The Cromford Daily Observation report is out comparing the first half of 2015 to the first 6 months of this year. The trends are based on all recorded deeds in Maricopa and Pinal counties for single family and condo/townhomes.
The Cromford Daily Observation finds sales are down 5.9 percent on homes priced under $200,000. However, the average price per SqFt is up 8.4 percent to just over $100. The report shows there’s not enough supply in this price range.
Homes that are a little more expensive, in the price range of $200,000-$500,000, The Cromford Daily Observation shows sales are up 18.2 percent. The price per SqFt is up, as well, at 2.5 percent at almost $137. Demand and supply are both booming in this price range.

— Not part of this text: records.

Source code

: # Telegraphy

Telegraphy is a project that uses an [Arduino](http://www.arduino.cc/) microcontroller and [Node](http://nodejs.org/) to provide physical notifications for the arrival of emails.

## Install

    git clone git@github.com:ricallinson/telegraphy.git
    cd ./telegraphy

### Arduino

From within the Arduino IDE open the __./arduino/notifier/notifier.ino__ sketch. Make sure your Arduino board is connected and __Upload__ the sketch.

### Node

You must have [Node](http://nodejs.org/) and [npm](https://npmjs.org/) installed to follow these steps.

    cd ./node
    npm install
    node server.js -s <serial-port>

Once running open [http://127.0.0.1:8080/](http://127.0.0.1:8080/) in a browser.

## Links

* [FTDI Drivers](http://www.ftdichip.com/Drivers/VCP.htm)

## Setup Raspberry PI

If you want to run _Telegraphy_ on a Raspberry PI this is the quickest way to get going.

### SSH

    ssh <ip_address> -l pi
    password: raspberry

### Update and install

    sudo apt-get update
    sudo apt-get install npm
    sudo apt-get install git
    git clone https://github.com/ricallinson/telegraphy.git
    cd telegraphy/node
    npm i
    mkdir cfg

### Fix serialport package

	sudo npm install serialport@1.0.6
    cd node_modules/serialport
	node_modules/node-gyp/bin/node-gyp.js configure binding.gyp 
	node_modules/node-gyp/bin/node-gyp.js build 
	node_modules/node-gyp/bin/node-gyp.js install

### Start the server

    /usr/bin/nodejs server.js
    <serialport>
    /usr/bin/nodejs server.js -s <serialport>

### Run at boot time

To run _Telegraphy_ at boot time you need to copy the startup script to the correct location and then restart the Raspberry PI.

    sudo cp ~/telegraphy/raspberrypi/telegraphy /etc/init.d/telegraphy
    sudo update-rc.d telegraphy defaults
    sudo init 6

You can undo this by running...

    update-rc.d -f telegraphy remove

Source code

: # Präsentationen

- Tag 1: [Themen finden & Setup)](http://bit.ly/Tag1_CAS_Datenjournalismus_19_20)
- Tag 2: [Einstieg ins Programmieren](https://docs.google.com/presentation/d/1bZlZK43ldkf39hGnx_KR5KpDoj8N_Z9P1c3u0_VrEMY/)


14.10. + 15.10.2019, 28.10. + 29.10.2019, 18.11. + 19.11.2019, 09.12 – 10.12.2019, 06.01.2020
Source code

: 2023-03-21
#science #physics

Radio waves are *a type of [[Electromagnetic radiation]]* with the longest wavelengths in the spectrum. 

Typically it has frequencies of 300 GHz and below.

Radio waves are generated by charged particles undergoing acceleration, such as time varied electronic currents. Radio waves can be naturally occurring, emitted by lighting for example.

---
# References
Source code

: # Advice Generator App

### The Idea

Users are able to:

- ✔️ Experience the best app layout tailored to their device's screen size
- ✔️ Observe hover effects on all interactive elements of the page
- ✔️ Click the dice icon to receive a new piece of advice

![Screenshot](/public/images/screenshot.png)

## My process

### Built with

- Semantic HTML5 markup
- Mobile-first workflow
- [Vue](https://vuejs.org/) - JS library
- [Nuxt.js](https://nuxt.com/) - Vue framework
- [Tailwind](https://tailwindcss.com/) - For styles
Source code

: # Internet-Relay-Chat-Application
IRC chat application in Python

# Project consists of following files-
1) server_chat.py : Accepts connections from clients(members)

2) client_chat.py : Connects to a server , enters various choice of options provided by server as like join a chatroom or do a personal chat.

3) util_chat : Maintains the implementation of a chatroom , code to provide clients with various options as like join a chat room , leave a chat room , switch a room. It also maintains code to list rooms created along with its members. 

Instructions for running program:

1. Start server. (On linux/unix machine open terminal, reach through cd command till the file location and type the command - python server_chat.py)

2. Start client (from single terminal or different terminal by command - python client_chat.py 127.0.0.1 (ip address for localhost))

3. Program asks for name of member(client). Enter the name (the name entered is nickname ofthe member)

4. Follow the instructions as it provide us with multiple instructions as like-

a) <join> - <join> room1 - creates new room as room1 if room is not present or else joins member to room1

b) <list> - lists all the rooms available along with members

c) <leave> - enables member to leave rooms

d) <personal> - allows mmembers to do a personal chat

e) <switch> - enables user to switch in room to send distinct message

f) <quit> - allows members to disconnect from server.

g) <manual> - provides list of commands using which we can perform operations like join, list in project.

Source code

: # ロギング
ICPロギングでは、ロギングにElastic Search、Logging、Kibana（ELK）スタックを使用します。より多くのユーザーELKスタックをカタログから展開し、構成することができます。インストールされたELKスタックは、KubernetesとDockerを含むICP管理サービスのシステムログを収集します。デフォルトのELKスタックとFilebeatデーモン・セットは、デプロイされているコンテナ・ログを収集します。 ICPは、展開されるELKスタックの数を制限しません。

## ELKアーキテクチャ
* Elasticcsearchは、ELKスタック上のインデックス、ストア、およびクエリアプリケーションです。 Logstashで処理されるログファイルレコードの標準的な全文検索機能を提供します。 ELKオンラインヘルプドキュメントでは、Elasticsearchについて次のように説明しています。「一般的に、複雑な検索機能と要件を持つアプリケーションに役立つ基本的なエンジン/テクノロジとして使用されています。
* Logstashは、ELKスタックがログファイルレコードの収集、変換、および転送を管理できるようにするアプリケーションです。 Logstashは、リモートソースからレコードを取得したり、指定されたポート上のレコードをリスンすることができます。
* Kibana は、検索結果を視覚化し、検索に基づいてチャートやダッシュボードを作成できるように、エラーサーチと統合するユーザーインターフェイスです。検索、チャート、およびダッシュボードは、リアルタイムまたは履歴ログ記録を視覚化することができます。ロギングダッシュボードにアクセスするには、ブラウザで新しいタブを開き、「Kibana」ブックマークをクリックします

Homes in the price range of $500,000-$1 million, sales are also up 18.2 percent but the average price per SqFt is down 0.3 percent to almost $200, according to The Cromford Daily Observation. Demand is up but there’s an abundance of supply.
In the price range between $1 million-$2 million, sales are flat. The average price per SqFt is also flat at just over $298. No surprise, demand, and supply are both flat with excessive supply.
The Cromford Daily Observation also finds with homes over $2 million, sales are down 8.1 percent but the average price per SqFt is up 3.1 percent to over $460. In this price range, there’s a huge supply but weaker demand.
Homes over $3 million are holding their own with a price increase 0.6%. Sales, though, are down over 12%. The price trends in the new home sector look better in all price ranges except for home prices under $200,000.
The Cromford Daily Observation also notices that people assume new homes are more expensive than re-sales. This may be true for homes under $200,000 and over $1 million. But for homes between $200,000 and $1 million, the average price per SqFt for new homes was lower for the first half of 2016 than the average price for re-sales. Why? Speculation is that new homes in these price ranges are located in areas with more affordable land such as in Mesa, Gilbert, and Peoria. It’s a difference story where land is more expensive such as Scottsdale, Phoenix, and Tempe.